■ Work to complete ■
Write out, word for word, the lines in the records below from the line with "points in the" up to and including the line with "prices. When confidence".

■ Source data ■
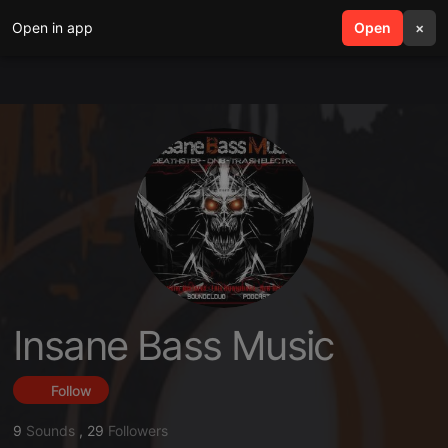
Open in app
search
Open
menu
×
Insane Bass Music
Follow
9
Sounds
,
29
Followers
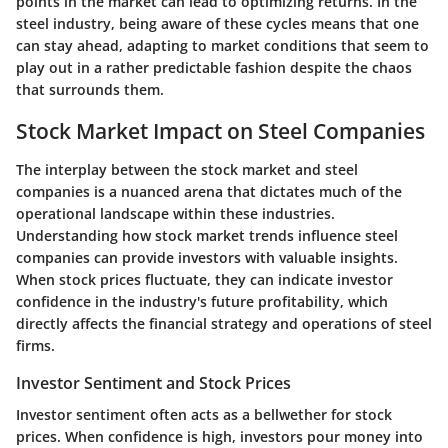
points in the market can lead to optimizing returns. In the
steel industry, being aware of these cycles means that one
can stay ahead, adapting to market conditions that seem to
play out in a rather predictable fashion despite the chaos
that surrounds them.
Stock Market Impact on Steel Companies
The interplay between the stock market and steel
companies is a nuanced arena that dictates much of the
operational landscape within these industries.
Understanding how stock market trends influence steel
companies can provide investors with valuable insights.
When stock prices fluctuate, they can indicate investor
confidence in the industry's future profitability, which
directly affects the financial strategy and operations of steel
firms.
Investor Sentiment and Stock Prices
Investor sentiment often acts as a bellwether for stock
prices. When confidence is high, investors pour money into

---

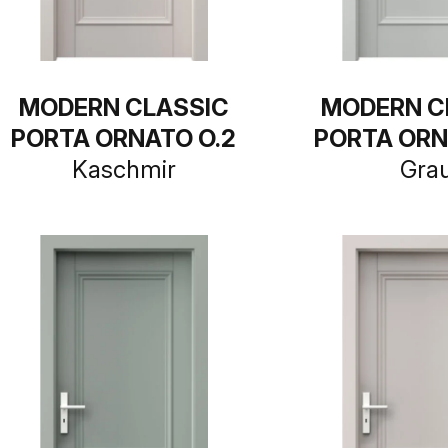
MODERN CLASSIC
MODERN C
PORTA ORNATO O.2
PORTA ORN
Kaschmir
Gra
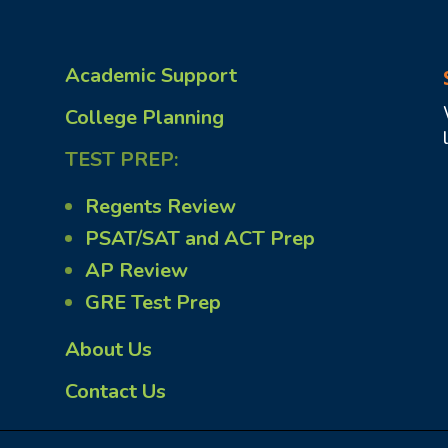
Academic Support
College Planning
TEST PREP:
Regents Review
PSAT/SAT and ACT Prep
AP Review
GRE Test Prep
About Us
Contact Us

--

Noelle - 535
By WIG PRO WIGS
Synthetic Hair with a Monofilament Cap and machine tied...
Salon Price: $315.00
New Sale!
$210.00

■ Worked solution ■
points in the market can lead to optimizing returns. In the
steel industry, being aware of these cycles means that one
can stay ahead, adapting to market conditions that seem to
play out in a rather predictable fashion despite the chaos
that surrounds them.
Stock Market Impact on Steel Companies
The interplay between the stock market and steel
companies is a nuanced arena that dictates much of the
operational landscape within these industries.
Understanding how stock market trends influence steel
companies can provide investors with valuable insights.
When stock prices fluctuate, they can indicate investor
confidence in the industry's future profitability, which
directly affects the financial strategy and operations of steel
firms.
Investor Sentiment and Stock Prices
Investor sentiment often acts as a bellwether for stock
prices. When confidence is high, investors pour money into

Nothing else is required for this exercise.